- [DOCUMENT EXTRACT]
┏━━
This particular Sunday, Anna needed to leave early due to illness. She had already worked shifts sick that week, but today she just couldn’t do it. She knew that she wouldn’t be paid for the hours she took off and risked losing her health care benefits by falling short of the hours required to qualify. Anna walked into the back room where our Store Manager was sitting to make a much-needed request.

Our Store Manager, Dan, transfer to our store four months before. We all gave him a chance to pull things together. As previously mentioned, our store is very high volume. It is common for us to serve 100 customers in a half hour and pull in $10,000 in coffee sales before 10am. Dan was in over his head, he struggled to make a single drink and if he was on the floor for more than 30 minutes he would be covered in sweat. He was scattered, barking orders that caused confusion, and refused to take advice from the many baristas who had worked in our store for over five years. The result was mass confusion, low morale and being subjected to humiliating comments from frustrated customers. Dan played favorites and if you questioned his decisions you had your hours cut or were transferred to another store. Anna knew that she jeopardized more than just that day’s pay when she made her way to the back room to ask to go home ill. But she never expected what would happen next. Anna timidly approached Dan while he was sitting at his desk pretending to check the product order forms that will nonetheless be incorrect. Not even turning to acknowledge Anna while she is explaining how she almost fainted, Anna finally made her request. The words “I need to go home” triggered Dan. For a man who never moves fast, Dan spun around at the speed of light and in his frustration flung a 3″ metal ringed binder full of paper at Anna while barking “are you really that sick?” Anna was speechless, so stunned at this childish aggression, she backed away. Retreating to the backline where the rest of us continued to work, we all agreed that she should just clock out and go home. Dan was completely out of line.

Read Part 2: The Bat Cave.
Read Part 3: Behind the Line.

Solidarity,
FW Sarah
Starbucks Workers Union 

Starbucks Jargon

Barista:

someone who makes drinks, cleans bathrooms and the store, cashier, and stocks supplies.
┗━━
- [PROBLEM DETAILS] In the account above of the store incident, what did Dan throw at Anna after she asked to go home?

- [RAW DATA]
┏━━
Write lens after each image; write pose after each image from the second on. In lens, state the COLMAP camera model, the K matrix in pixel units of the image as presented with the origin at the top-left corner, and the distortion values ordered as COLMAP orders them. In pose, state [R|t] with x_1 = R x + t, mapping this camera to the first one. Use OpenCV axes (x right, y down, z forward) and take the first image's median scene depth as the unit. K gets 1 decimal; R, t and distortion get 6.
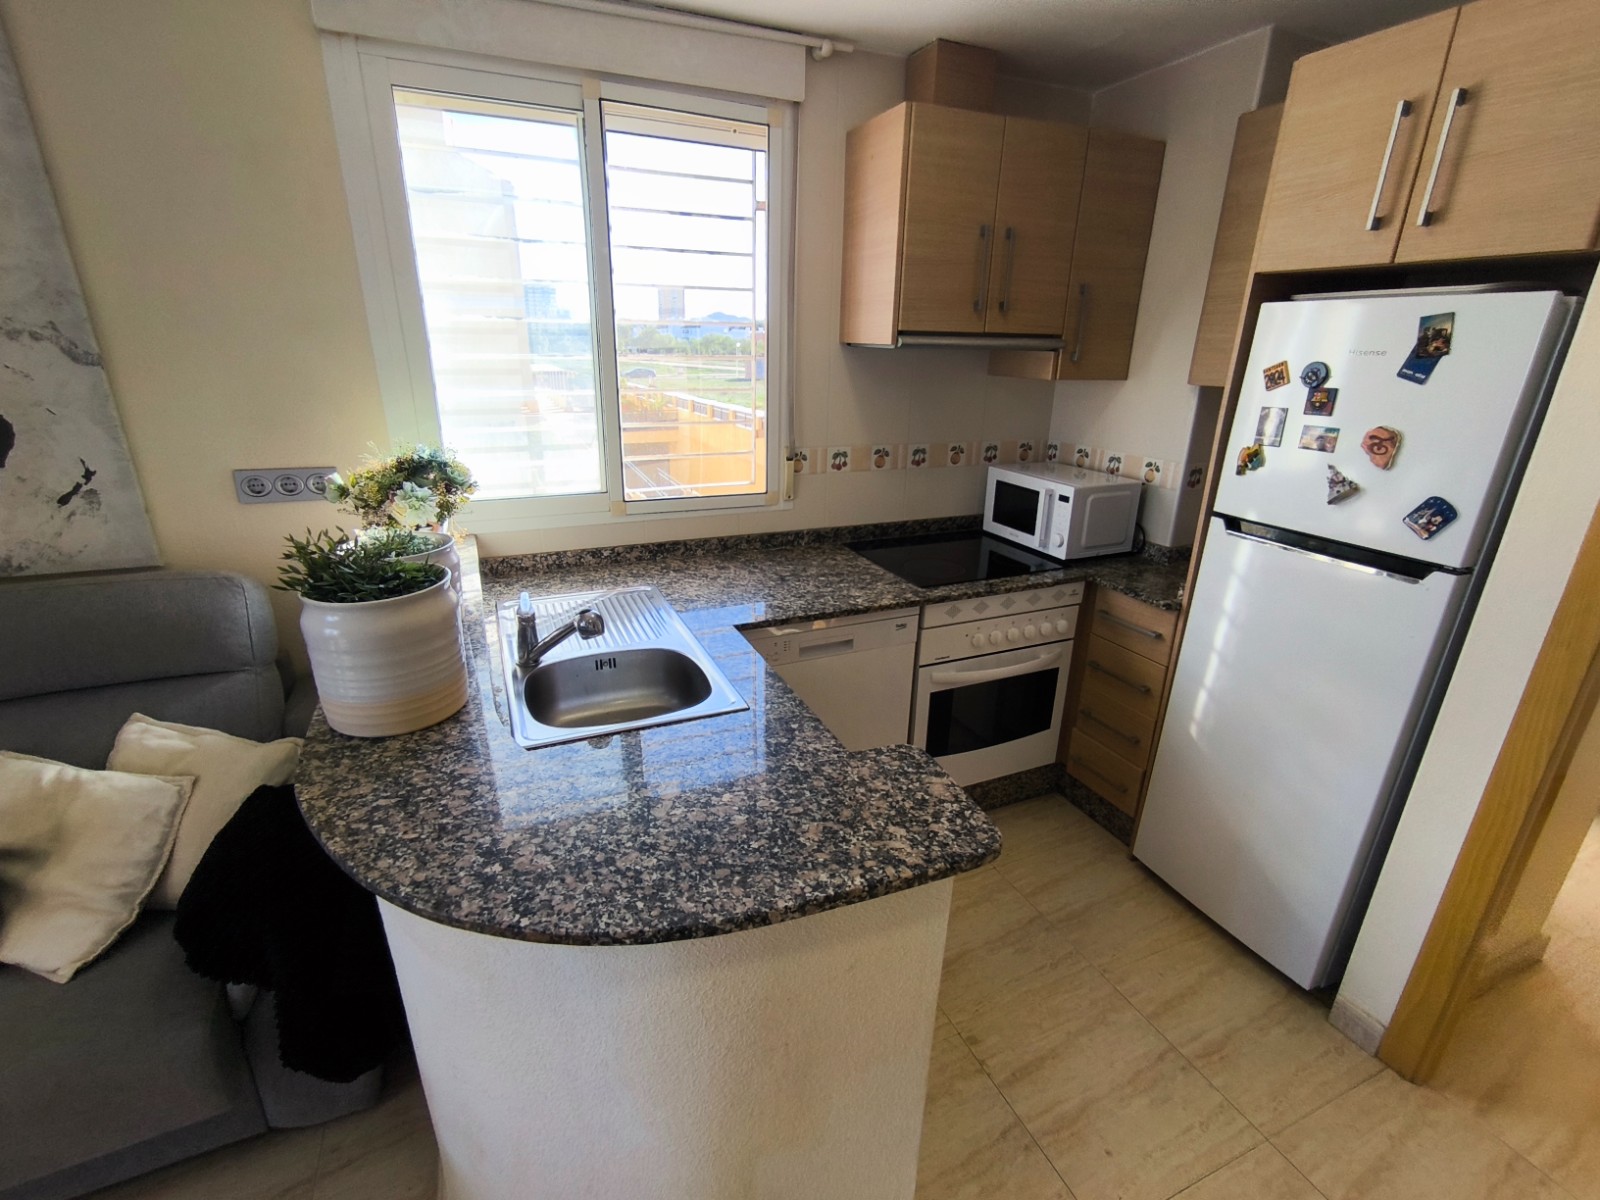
┗━━
- [SOLUTION TO THIS EXERCISE] A 3″ metal ringed binder full of paper.